The United States on Friday urged Venezuela to return to its constitution and hold open and democratic elections.
U.S. Secretary of State Rex Tillerson called on Venezuelan President Nicolas Maduro’s government to “restore the duly elected assembly, dismantle the illegitimate constituent assembly, and return to free, fair elections.”
“What we would like to see happen there is a peaceful transition,” said Tillerson during a joint news conference with Mexican Foreign Secretary Luis Videgaray and Canadian Foreign Minister Chrystia Freeland in Mexico City.
The top U.S. diplomat’s remarks came as Venezuela’s ruling Socialist Party formally selected Maduro to run for re-election in the upcoming presidential election, with his leading opponents barred from standing.

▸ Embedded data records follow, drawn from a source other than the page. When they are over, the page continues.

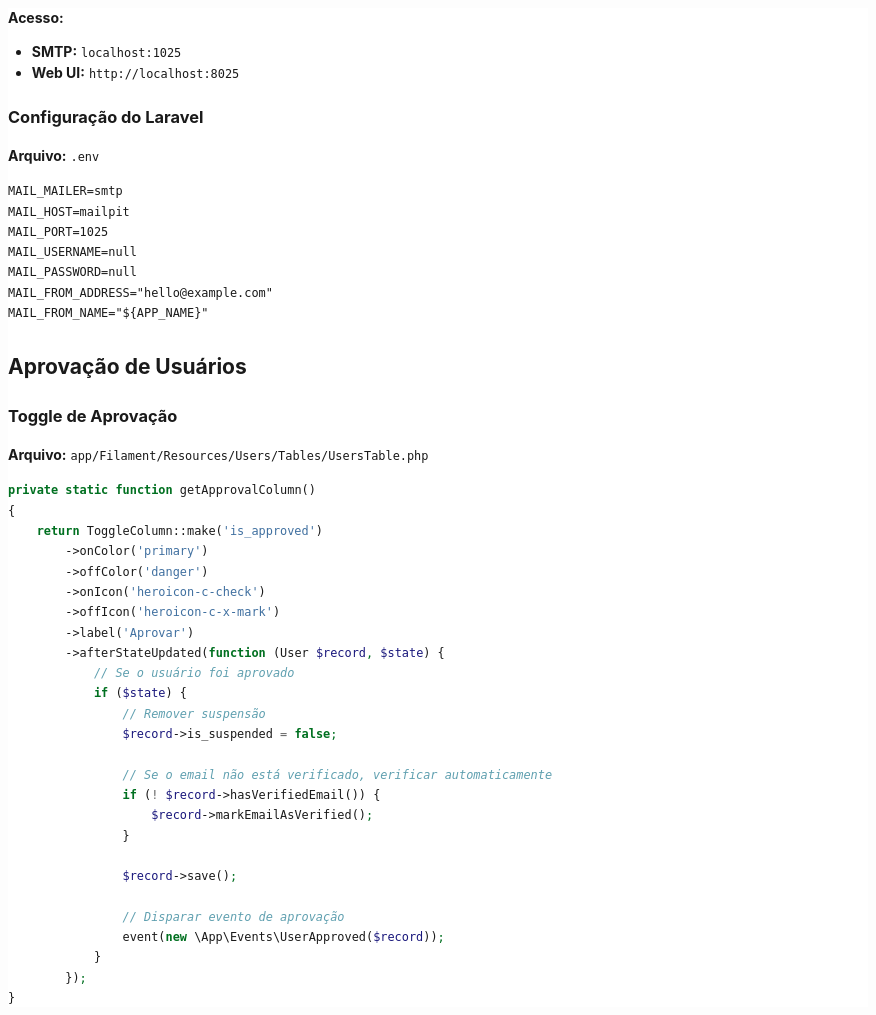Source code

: **Acesso:**
- **SMTP:** `localhost:1025`
- **Web UI:** `http://localhost:8025`

### Configuração do Laravel

**Arquivo:** `.env`

```env
MAIL_MAILER=smtp
MAIL_HOST=mailpit
MAIL_PORT=1025
MAIL_USERNAME=null
MAIL_PASSWORD=null
MAIL_FROM_ADDRESS="hello@example.com"
MAIL_FROM_NAME="${APP_NAME}"
```

## Aprovação de Usuários

### Toggle de Aprovação

**Arquivo:** `app/Filament/Resources/Users/Tables/UsersTable.php`

```php
private static function getApprovalColumn()
{
    return ToggleColumn::make('is_approved')
        ->onColor('primary')
        ->offColor('danger')
        ->onIcon('heroicon-c-check')
        ->offIcon('heroicon-c-x-mark')
        ->label('Aprovar')
        ->afterStateUpdated(function (User $record, $state) {
            // Se o usuário foi aprovado
            if ($state) {
                // Remover suspensão
                $record->is_suspended = false;

                // Se o email não está verificado, verificar automaticamente
                if (! $record->hasVerifiedEmail()) {
                    $record->markEmailAsVerified();
                }

                $record->save();

                // Disparar evento de aprovação
                event(new \App\Events\UserApproved($record));
            }
        });
}
```
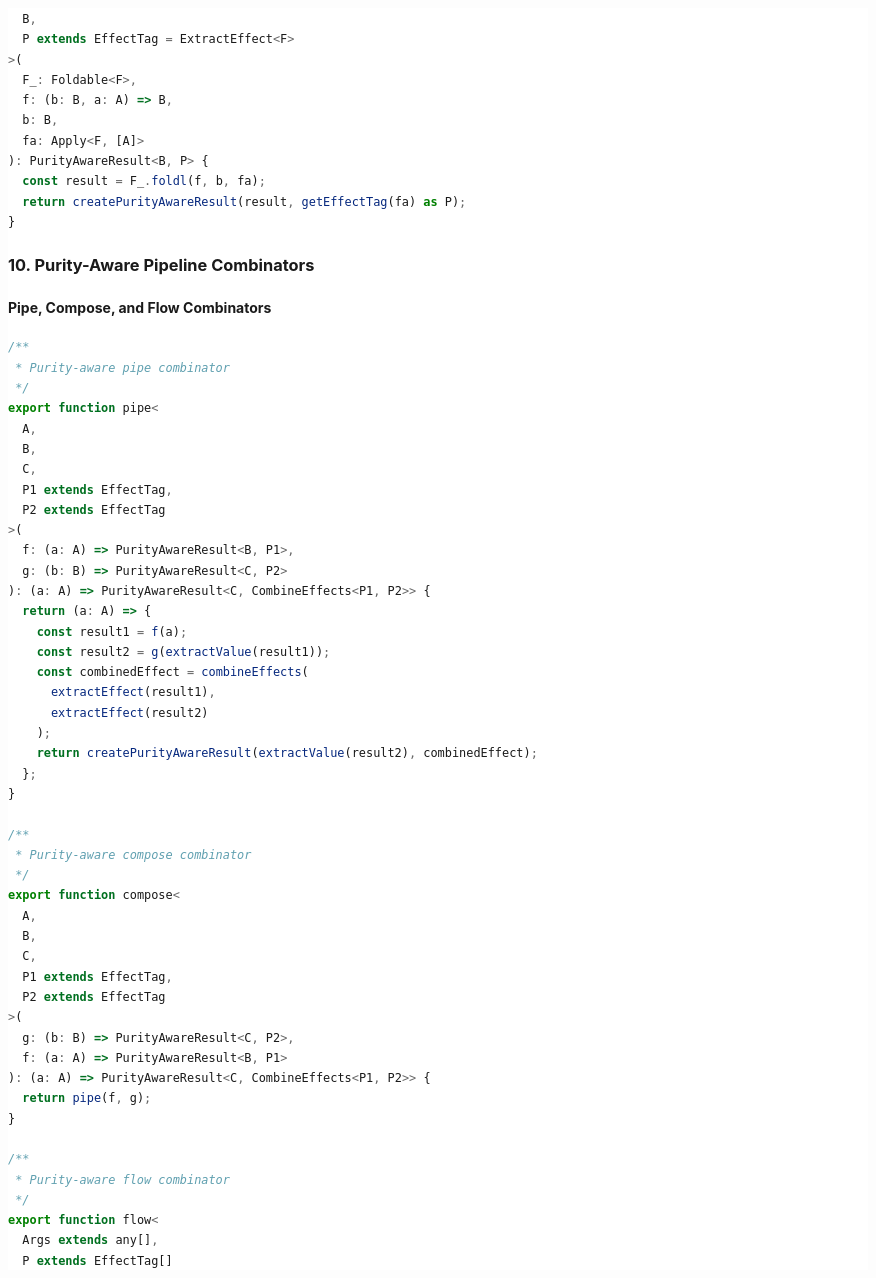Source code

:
 ```typescript
  B,
  P extends EffectTag = ExtractEffect<F>
>(
  F_: Foldable<F>,
  f: (b: B, a: A) => B,
  b: B,
  fa: Apply<F, [A]>
): PurityAwareResult<B, P> {
  const result = F_.foldl(f, b, fa);
  return createPurityAwareResult(result, getEffectTag(fa) as P);
}
```

### 10. **Purity-Aware Pipeline Combinators**

#### **Pipe, Compose, and Flow Combinators**
```typescript
/**
 * Purity-aware pipe combinator
 */
export function pipe<
  A,
  B,
  C,
  P1 extends EffectTag,
  P2 extends EffectTag
>(
  f: (a: A) => PurityAwareResult<B, P1>,
  g: (b: B) => PurityAwareResult<C, P2>
): (a: A) => PurityAwareResult<C, CombineEffects<P1, P2>> {
  return (a: A) => {
    const result1 = f(a);
    const result2 = g(extractValue(result1));
    const combinedEffect = combineEffects(
      extractEffect(result1),
      extractEffect(result2)
    );
    return createPurityAwareResult(extractValue(result2), combinedEffect);
  };
}

/**
 * Purity-aware compose combinator
 */
export function compose<
  A,
  B,
  C,
  P1 extends EffectTag,
  P2 extends EffectTag
>(
  g: (b: B) => PurityAwareResult<C, P2>,
  f: (a: A) => PurityAwareResult<B, P1>
): (a: A) => PurityAwareResult<C, CombineEffects<P1, P2>> {
  return pipe(f, g);
}

/**
 * Purity-aware flow combinator
 */
export function flow<
  Args extends any[],
  P extends EffectTag[]
```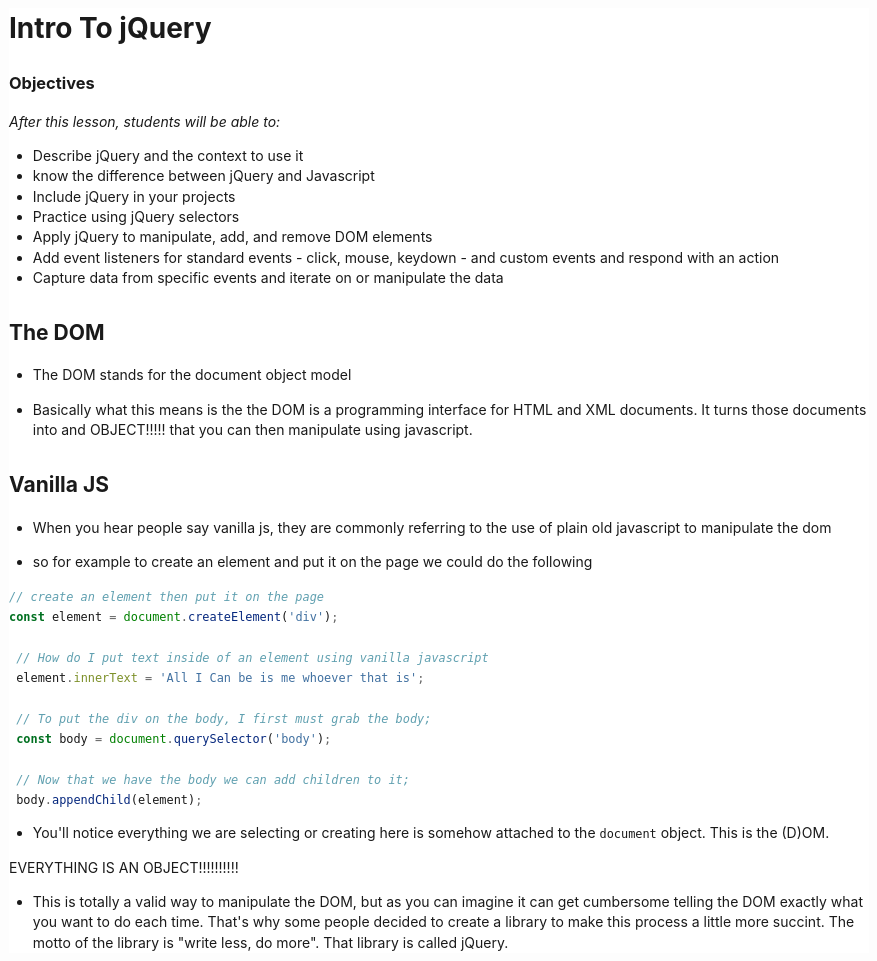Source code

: # Intro To jQuery

### Objectives
*After this lesson, students will be able to:*

- Describe jQuery and the context to use it
- know the difference between jQuery and Javascript
- Include jQuery in your projects
- Practice using jQuery selectors
- Apply jQuery to manipulate, add, and remove DOM elements
- Add event listeners for standard events - click, mouse, keydown - and custom events and respond with an action
- Capture data from specific events and iterate on or manipulate the data

## The DOM

- The DOM stands for the document object model

- Basically what this means is the the DOM is a programming interface for HTML and XML documents.  It turns those documents into and OBJECT!!!!! that you can then manipulate using javascript.

## Vanilla JS

- When you hear people say vanilla js, they are commonly referring to the use of plain old javascript to manipulate the dom

- so for example to create an element and put it on the page we could do the following

```js
// create an element then put it on the page
const element = document.createElement('div');

 // How do I put text inside of an element using vanilla javascript
 element.innerText = 'All I Can be is me whoever that is';

 // To put the div on the body, I first must grab the body;
 const body = document.querySelector('body');

 // Now that we have the body we can add children to it;
 body.appendChild(element);

```

- You'll notice everything we are selecting or creating here is somehow attached to the ```document``` object.  This is the (D)OM. 

EVERYTHING IS AN OBJECT!!!!!!!!!!

- This is totally a valid way to manipulate the DOM, but as you can imagine it can get cumbersome telling the DOM exactly what you want to do each time.  That's why some people decided to create a library to make this process a little more succint.  The motto of the library is "write less, do more".  That library is called jQuery.
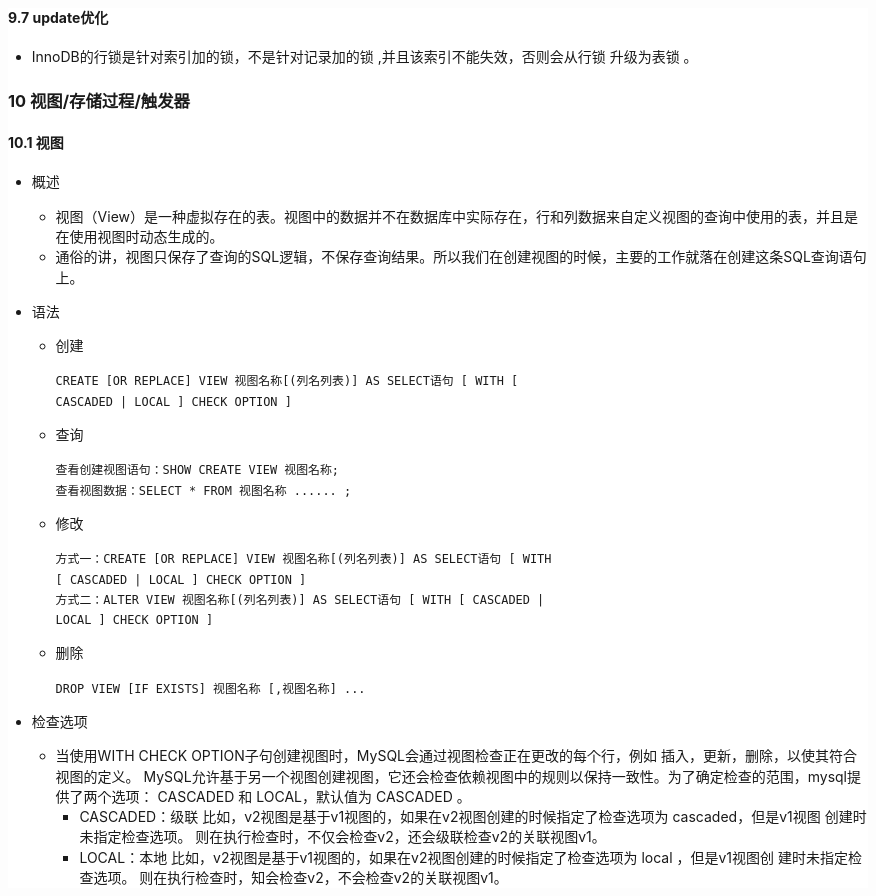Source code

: 

#### 9.7 update优化

- InnoDB的行锁是针对索引加的锁，不是针对记录加的锁 ,并且该索引不能失效，否则会从行锁
  升级为表锁 。







### 10 视图/存储过程/触发器



#### 10.1 视图

- 概述

  - 视图（View）是一种虚拟存在的表。视图中的数据并不在数据库中实际存在，行和列数据来自定义视图的查询中使用的表，并且是在使用视图时动态生成的。
  - 通俗的讲，视图只保存了查询的SQL逻辑，不保存查询结果。所以我们在创建视图的时候，主要的工作就落在创建这条SQL查询语句上。

- 语法

  - 创建
    ```mysql
    CREATE [OR REPLACE] VIEW 视图名称[(列名列表)] AS SELECT语句 [ WITH [
    CASCADED | LOCAL ] CHECK OPTION ]
    ```

  - 查询
    ```mysql
    查看创建视图语句：SHOW CREATE VIEW 视图名称;
    查看视图数据：SELECT * FROM 视图名称 ...... ;
    ```

  - 修改
    ```mysql
    方式一：CREATE [OR REPLACE] VIEW 视图名称[(列名列表)] AS SELECT语句 [ WITH
    [ CASCADED | LOCAL ] CHECK OPTION ]
    方式二：ALTER VIEW 视图名称[(列名列表)] AS SELECT语句 [ WITH [ CASCADED |
    LOCAL ] CHECK OPTION ]
    ```

  - 删除
    ```mysql
    DROP VIEW [IF EXISTS] 视图名称 [,视图名称] ...
    ```

- 检查选项

  - 当使用WITH CHECK OPTION子句创建视图时，MySQL会通过视图检查正在更改的每个行，例如 插入，更新，删除，以使其符合视图的定义。 MySQL允许基于另一个视图创建视图，它还会检查依赖视图中的规则以保持一致性。为了确定检查的范围，mysql提供了两个选项： CASCADED 和 LOCAL，默认值为 CASCADED 。
    - CASCADED：级联
      比如，v2视图是基于v1视图的，如果在v2视图创建的时候指定了检查选项为 cascaded，但是v1视图
      创建时未指定检查选项。 则在执行检查时，不仅会检查v2，还会级联检查v2的关联视图v1。
    - LOCAL：本地
      比如，v2视图是基于v1视图的，如果在v2视图创建的时候指定了检查选项为 local ，但是v1视图创
      建时未指定检查选项。 则在执行检查时，知会检查v2，不会检查v2的关联视图v1。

The Venezuelan president has accused the United States of leading an international effort to topple his socialist administration, announced in January that he would seek a second six-year term and called for an election by April 30.
Freeland on Friday criticized Maduro’s government for “systematically violating human rights” and the fundamental freedoms of its people.
Washington has said the election would lack legitimacy under the current dire economic conditions in the country, with millions of Venezuelans lacking access to basic goods and medical supplies.
State Department officials have said such a vote would be “neither free nor fair” and would only deepen national tensions in Venezuela.
‘Very painful’
On Friday, Mexico’s Videgaray called Venezuela’s current situation “very painful” and said Venezuelans must find a peaceful solution to the democratic crisis facing the country.
“Mexico is not going to support the decision that supports violence,” he said.
A day earlier, Tillerson said in Texas that the United States was not seeking a regime change in Venezuela.
Instead, a senior State Department official said the U.S. would use “all its political, diplomatic and economic tools to address the situation” during Tillerson’s visit to Latin America.
But the official said he did not expect new sanctions against Venezuelan individuals and entities to be announced during Tillerson’s trip.
Venezuela is in its fifth year of a worsening political and economic crisis.
In January, the U.S. Treasury added four current or former Venezuelan senior military officials to its sanctions list, accusing them of corruption and repression that have contributed to critical shortages of food and medicine and the erosion of human rights.
The European Union has also imposed sanctions, while the head of the Organization of American States has called for democratic reforms in Venezuela.